Io sono un essere vivente! Lo spirito di Dio alberga anche in me!

Una formidabile dichiarazione di esistenza al mondo, da parte di una donna debole e sola, che porta con sé soltanto la statuina di un dio sconosciuto. È il primo passo, o quello più evidente, di un percorso che porterà questa “proprietà” a essere una persona a tutti gli effetti. Il romanzo è anche la cronaca di una crescita, di un essere che sembra solo bello e giovane. Ma col tempo rivelerà una scaltrezza formidabile.

Io credo che ogni cosa contenga qualcos’altro, disse Betsabea.

Sarebbe troppo semplice indicare come in questa frase non ci sia solo la protagonista, ma si celi anche Lindgren, e che ogni autore degno di questo nome debba essere d’accordo (almeno un po’) con questa affermazione. E questa bellissima donna non solo è capace di piegare gli uomini al suo volere, senza che se ne accorgano. Oppure se ne accorgono, ma lo accettano (suo figlio Salomone sarà il prescelto, il successore di re David).

Nel romanzo ricorre spesso la questione che nessuno, nemmeno il profeta Natan può soddisfare. Com’è Dio? Forse è pesante, e schiaccia regni e uomini. O è implacabile e spietato. È creatore, ma crea gli uomini perché siano puniti. È perfetto e buono. E un profeta non può essere di aiuto, a volte è più di ostacolo:

Ma più conoscenza noi uomini possediamo, più scrupolosi dovete essere voi profeti nelle vostre proclamazioni.

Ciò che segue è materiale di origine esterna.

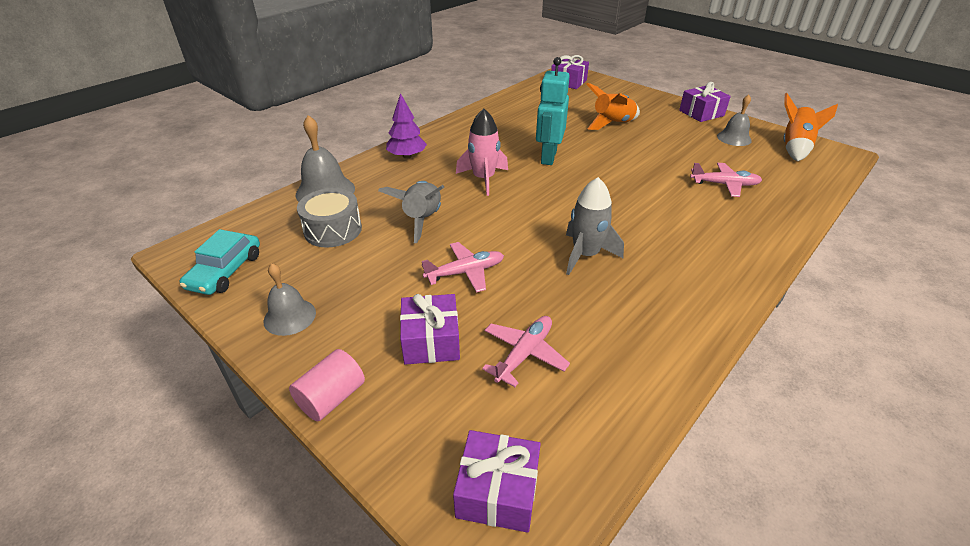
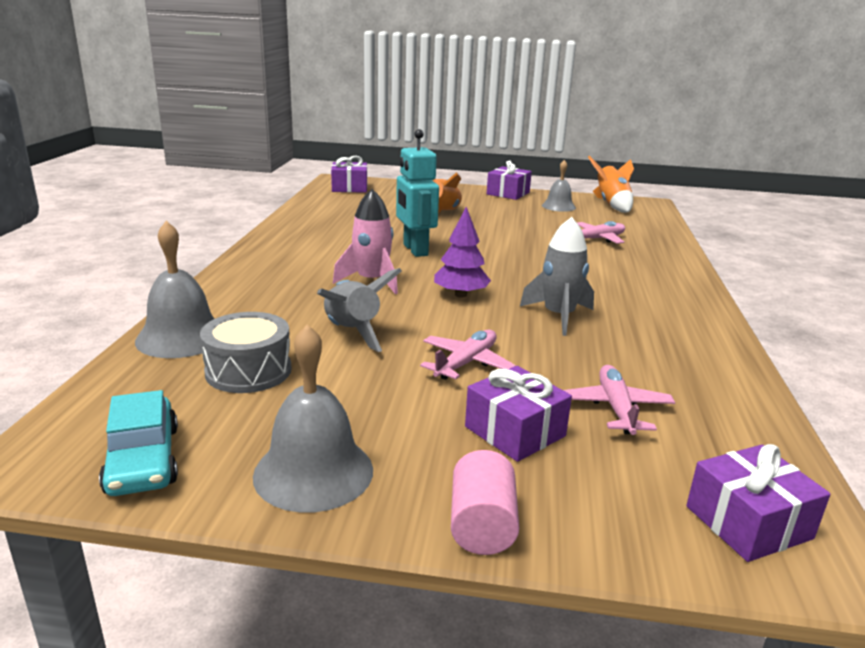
camera: 35 degrees left, 15 degrees down
(290, 316) = (313, 472): grey bell -> grey bell, size x1.53
(407, 156) = (249, 280): purple tree -> purple tree (461, 295)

Il Dio di David sembra un abile giocatore che si svela (ricoprendo di onori chi lo ama, annientando i suoi nemici); oppure sfugge quando tutto sembra fissato e immutabile. Ora c’è, ora sembra aver abbandonato il suo prediletto. Si sacrificano animali a lui, eppure non impedisce l’iniquità, salvo poi ricorrere a una giustizia feroce (la peste), perché il popolo di Israele è stato contato.

No, il popolo è estraneo all’amore. Si può conquistare l’entusiasmo del popolo, mai il suo amore.

Betsabea celebra l’umile potenza della donna che per sopravvivere si rifiuta di accettare il suo destino di “cosa”, respinge la pretesa degli uomini di ridurla a forno per fare figli (chiederà al profeta Natan di non averne più), e rimane donna. Quindi se stessa insomma. Sente di avere un nucleo dove c’è lei e solo lei, e deve proteggerlo per non diventare come le altre mogli di David, sdentate e sfigurate da maternità senza numero. E ci riesce.

Alla fine la sua identità è talmente chiara e forte, da apparire proprio per questo “invisibile”. Perché non può essere davvero così, è solo una donna. È impossibile che sia riuscita a ottenere così tanto, pur essendo l’essere più debole del creato, quello di cui gli uomini dispongono quando ne hanno voglia. E re David che pure ha la mano di Dio sul suo capo, le riconosce un ruolo, un valore incredibile, anche se non lo rende più padre. Essi parlano. Si confrontano. Si amano.

Benché possa sembrare azzardato, oltre a lei, c’è un altro protagonista in questo romanzo che come Betsabea è ben presente, eppure invisibile. Ha un potere, ma non si riesce bene a decifrarlo e comprenderlo.

La vita è una caccia ininterrotta a Dio, le disse, al di fuori di Dio non esiste alcuna preda che abbia valore o importanza.

Come se tra Dio e donna ci fosse una sorta di bizzarro legame, mentre l’uomo appare essere, dopotutto, semplice e prevedibile.

Ringrazio la casa editrice Iperborea per la disponibilità dimostrata.

Betsabea (di Torgny Lindgren). Traduzione e introduzione di Carmen Giorgetti Cima.